The analytic machinery based on the extended symplectic pencil and CGDARE supports a broad unification of finite-horizon problems, including:

  • LQLQ problems with singular weight matrices,
  • Descriptor systems and general boundary constraints,
  • Problems where standard dynamic programming does not apply due to singularities or lack of full controllability.

In these cases, the decomposition allows both theoretical tractability (via geometric and algebraic tools) and explicit algorithmic construction of controllers and admissible trajectories.

Furthermore, the nonrecursive, closed-form expression of all optimal trajectories (state and input) enables efficient computation and characterization, particularly essential for problems with two-sided (affine or linear) boundary constraints.
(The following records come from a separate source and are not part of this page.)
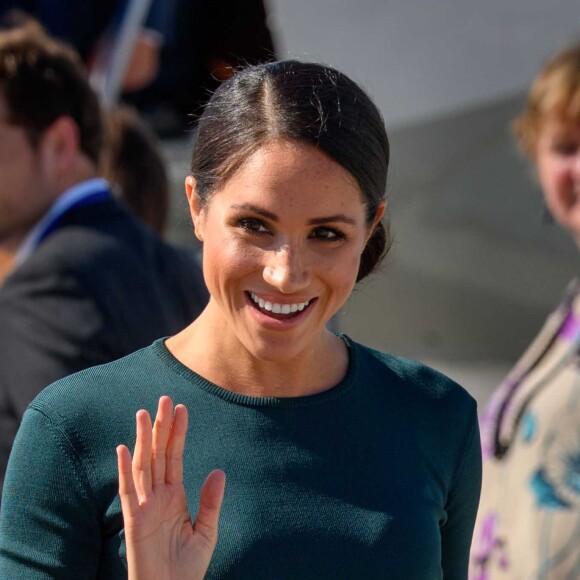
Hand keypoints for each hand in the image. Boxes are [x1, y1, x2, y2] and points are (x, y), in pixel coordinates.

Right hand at [117, 396, 225, 579]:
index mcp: (174, 495)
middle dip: (162, 427)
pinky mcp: (133, 521)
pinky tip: (124, 448)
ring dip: (144, 439)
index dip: (178, 433)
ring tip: (146, 413)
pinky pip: (127, 492)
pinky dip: (124, 470)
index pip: (174, 457)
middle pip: (158, 454)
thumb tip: (219, 470)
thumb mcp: (206, 531)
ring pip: (143, 465)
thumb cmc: (187, 567)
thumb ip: (211, 502)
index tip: (182, 409)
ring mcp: (144, 506)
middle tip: (166, 399)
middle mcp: (157, 496)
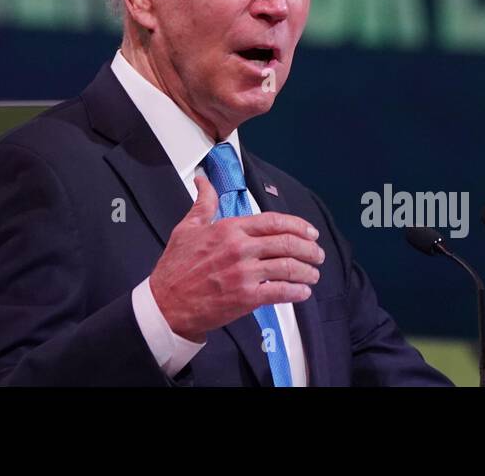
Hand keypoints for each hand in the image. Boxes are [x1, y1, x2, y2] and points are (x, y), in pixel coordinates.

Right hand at [148, 174, 323, 342]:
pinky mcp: (246, 297)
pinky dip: (296, 292)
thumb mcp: (187, 227)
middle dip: (309, 249)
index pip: (274, 222)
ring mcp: (244, 273)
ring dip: (307, 272)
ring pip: (288, 267)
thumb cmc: (176, 266)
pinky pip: (280, 292)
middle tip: (318, 255)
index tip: (310, 232)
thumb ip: (203, 203)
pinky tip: (302, 293)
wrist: (166, 303)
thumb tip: (203, 181)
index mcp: (230, 229)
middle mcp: (240, 248)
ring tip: (313, 275)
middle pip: (287, 243)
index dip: (298, 226)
6. Broader Relevance in Finite-Horizon Discrete-Time Optimal Control

The principal methodological advance is the harmonization of classical Riccati approaches, symplectic geometry, and algebraic analysis in a single, comprehensive framework for discrete-time, finite-horizon problems. Key practical implications include:

  • Broader applicability to engineered and physical systems that often feature singular or poorly conditioned cost matrices,
  • Foundation for robust controller synthesis where optimality conditions must handle degenerate cases,
  • Clear spectral-theoretic insight into how boundary conditions and system structure influence achievable closed-loop behavior.

The result is a methodology that significantly enlarges the class of systems and problem formulations amenable to explicit optimal control on finite discrete horizons, while retaining the ability to analyze stability, performance, and structural properties via algebraic and geometric constructs.